Minimum Wage Entitlements

Apr 9, 2018

Calculating Minimum Wage Entitlement fact sheet

The minimum adult wage rate for a worker 16 years or older who is not a starting out worker or trainee is $16.50 per hour from 1 April 2018.The starting-out minimum wage for eligible 16- to 19-year-olds is $13.20 per hour.

The minimum training wage rate is $13.20 per hour.

Calculating minimum wage rates — hourly, daily, weekly, fortnightly
You can assess minimum wage on an hourly, daily or weekly or fortnightly basis:

Rate Adult worker Starting-out workers & Trainees
Hourly $16.50 $13.20
Daily (8 hour day) $132 $105.60
Weekly (40 hour week) $660 $528
Fortnightly (80 hour fortnight) $1,320 $1,056

Calculating wages and making sure that your business is paying your workers at least minimum wage, or above, is relatively straightforward when your employees’ hours of work are regular and fit neatly within the ranges of an 8 hour day, a 40 hour week or an 80 hour fortnight.

Complying with minimum requirements
It is more complicated if your business is seasonal, with peak seasons requiring your workers to work more hours than usual, or if the hours of work are irregular, for whatever reason. Employers must have systems to check that their business is fully compliant with minimum wage requirements. Even when you pay above minimum wage, you need to check.

Every employee must be paid at least the minimum wage, for every hour they work. If, during a busy season, an employee works over and above their normal hours, they must be paid at least minimum wage for every hour they do work.

Jo has an orchard and pays John:
Hourly rate Pay basis Usual weekly wage
$20 per hour 40 hour week $800

Everyone works extra hours during the picking season. When Jo sits down to work out the pays, she sees that, for this week, John worked 55 hours. If she pays him his normal wage, she will be paying him less than minimum wage. (800 ÷ 55 = $14.50).
To make sure she complies with minimum wage requirements, Jo finds out the minimum amount payable for 55 hours work. This is $660 + ($16.50 x 15). $660 + $247.50 = $907.50. So, the difference between the amount John is paid weekly ($800) and the minimum amount he must be paid for the 55-hour week is $107.50.
Check the wages you pay employees comply with minimum requirements and be prepared to top up wages in a pay period to at least the level of the minimum wage.

Non-cash benefits
If you provide accommodation for your employees, you can agree with them to deduct the cost of accommodation from their wages. The agreed value of the accommodation can be counted as ‘wages’ for the purpose of working out compliance with minimum wage.

If you provide other non-cash benefits (like firewood or food), you can also agree with the employee to deduct the cost from their wages. However, the agreed value of these benefits cannot be counted as ‘wages’ when you’re working out compliance with minimum wage requirements.
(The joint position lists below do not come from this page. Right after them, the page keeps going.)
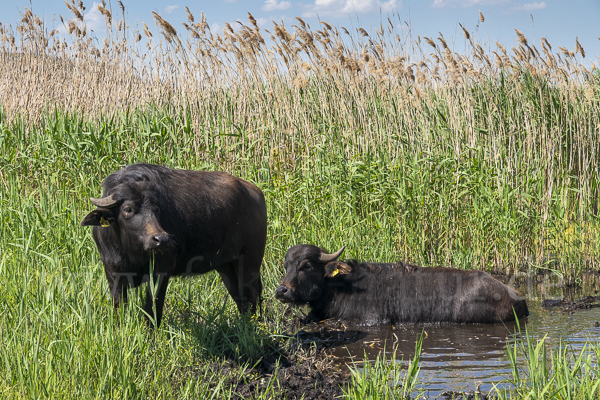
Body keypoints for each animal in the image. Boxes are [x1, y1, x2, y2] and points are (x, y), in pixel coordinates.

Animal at [81, 163, 268, 328]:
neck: (130, 251)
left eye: (156, 209)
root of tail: (256, 193)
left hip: (250, 262)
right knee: (240, 298)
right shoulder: (112, 272)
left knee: (251, 295)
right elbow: (119, 307)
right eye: (128, 209)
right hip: (226, 266)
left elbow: (153, 310)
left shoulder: (161, 271)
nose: (162, 239)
Make sure you document all agreements with employees.

KiwiSaver employer contributions and the minimum wage
KiwiSaver employer contributions must be paid in addition to the minimum wage. You are able to agree with your employees a ‘total remuneration’ amount (which includes the amount of KiwiSaver employer contributions), however this will not apply where the amount of wages excluding the KiwiSaver employer contribution works out to be less than the minimum wage.

Minimum wage exemptions
Labour Inspectors may issue minimum wage exemption permits to workers who are limited by a disability in carrying out the requirements of their work. This means a lower minimum wage rate is set for a particular person in a particular job for the period in the permit.

The intention of this provision in the Minimum Wage Act is to help some people with disabilities to get work. Labour Inspectors will issue a minimum wage exemption only if they think it is reasonable and appropriate to do so. They can refuse to issue one if they think the employee should be paid the minimum wage, or if the wage offered is unfair.

Our Recommendation
It is important to keep good records of all wages and all agreements with employees about salary arrangements, deductions and non-cash benefits. In addition to the very detailed requirements of the wages and time record, there is also a legal requirement to have records in sufficient detail to show compliance with minimum entitlement provisions such as minimum wage.